The first road-test reviews of the newly revised 2020 Toyota C-HR have been published, following the recent European launch in Portugal.
A range of influential UK motoring publications were invited to the event. What were their impressions of the revised C-HR range and our new strategy of offering customers a choice of hybrid powertrains? Below is a selection of excerpts from some of the online reviews. To read the full reports from each outlet, click the emboldened links.
“Toyota expects the 2.0-litre model will account for… 25% of total C-HR sales and should satisfy the desire for a peppier, slightly swifter variant that it says its customers have expressed. This sounds like a fair shout. While the new 2.0-litre is by no means the quickest car on the planet, its additional poke is welcome. There’s enough in the way of urgency behind the way it accelerates to make its 8.2sec official 0-62mph time seem entirely credible.
“It handles sensibly, too. The steering is light, reasonably quick and accurate. The car takes on corners in a manner that balances an appealing level of responsiveness with laidback nonchalance; it changes directions swiftly, grips assertively and doesn’t feel too roly-poly.”
The level of clever tech the 2.0-litre utilises could take up the entire space of this review
“Even a few years on from its debut, the C-HR manages to cut a distinctive figure, so there wasn’t much need to fiddle with the styling.
“The range kicks off with the existing 1.8-litre hybrid… [where] the electrical system now draws from a lithium-ion battery that’s smaller, lighter and more powerful than the previous nickel-metal hydride item. And now there’s a new range-topping hybrid to choose from.
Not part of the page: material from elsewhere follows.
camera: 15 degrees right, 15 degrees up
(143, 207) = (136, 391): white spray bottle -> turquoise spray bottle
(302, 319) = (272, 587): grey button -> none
The level of clever tech the 2.0-litre utilises could take up the entire space of this review, so all we’ll say is that the various innovations conspire to make [it] the most thermally efficient combustion engine on the market, a fifth lighter than Toyota’s previous 2.0-litre, and 50% more powerful than the 1.8, yet only 10% less fuel efficient.”
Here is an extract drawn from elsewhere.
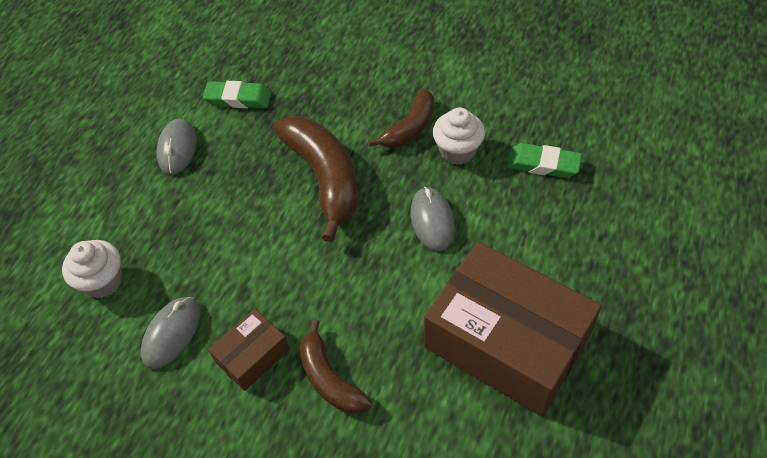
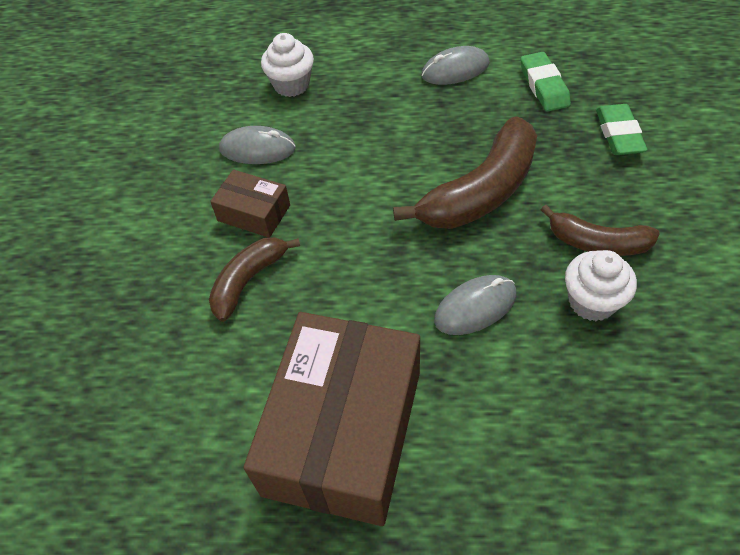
camera: 70 degrees right, 0 degrees up
(543, 164) = (628, 404): green eraser -> green eraser (619, 134)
“On the move, the Toyota C-HR impresses. A fine balance has been struck between comfort and handling, meaning that road surface imperfections are ironed out nicely, but the car still feels solid and capable through the corners. The steering has been tweaked on the new 2.0-litre model, and it maintains a crisp feel that gives… an air of zing to the driving experience.”
It’s all very fitting for a fresh, undoubtedly greener, decade to come
“With a cleaner shape, the car radiates dynamism. LED headlights with integrated indicators and a more open grille give the up-to-the-minute C-HR a seductive ‘face’. Its rear light clusters also feature LED technology and there’s now a sleek spoiler spanning the width of the vehicle. Yes, it’s sexy.
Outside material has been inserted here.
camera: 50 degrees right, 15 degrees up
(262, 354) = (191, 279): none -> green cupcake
“The petrol-electric system gives the car a balance of efficiency and clout unequalled among mass-production engines of today. It’s all very fitting for a fresh, undoubtedly greener, decade to come.”
“All-in, it does look a little less fussy… appearing smarter and a bit more appealing, while retaining the majority of its original wackiness. Inside, new materials adorn the top of the dash with that vivid blue streak across it the reserve of higher-spec Dynamic models. But there are plenty of curves, textures and surfaces to keep things interesting. The biggest news inside is an updated media system that… now comes with Apple CarPlay and Android Auto.
“Refinement is rather impressive, and the combination of hybrid engine/CVT transmission is one of the best yet in terms of noise and responsiveness. This version builds speed with pleasing pace that doesn’t leave you hanging.”
“What we [liked] before was the steering and suspension setup in the C-HR. Even so, Toyota has improved on that once again. There’s now an enhanced power steering system. The resulting feel is light but direct – you shouldn’t find yourself having to play with the wheel all that often.
“The ride is comfortable but not wallowy. You’ll corner flat and although you’ll notice bumps in the road, they never seem to shudder through the cabin as in some other crossovers, even with the larger 18-inch wheels fitted.”
“The C-HR feels… lively in urban driving, thanks to its electric motor giving you a boost when setting off. Indeed the C-HR positively zips away from the lights. Refinement, on the other hand, is impressive at all speeds. The C-HR lets you run on near-silent electric power much of the time in stop-start traffic, and while it needs to use the engine when cruising at the national limit, you can’t really hear it.
“Handling is another plus point. [It] handles a set of quick direction changes better than most other family SUVs, thanks to direct and accurate steering and minimal body lean.”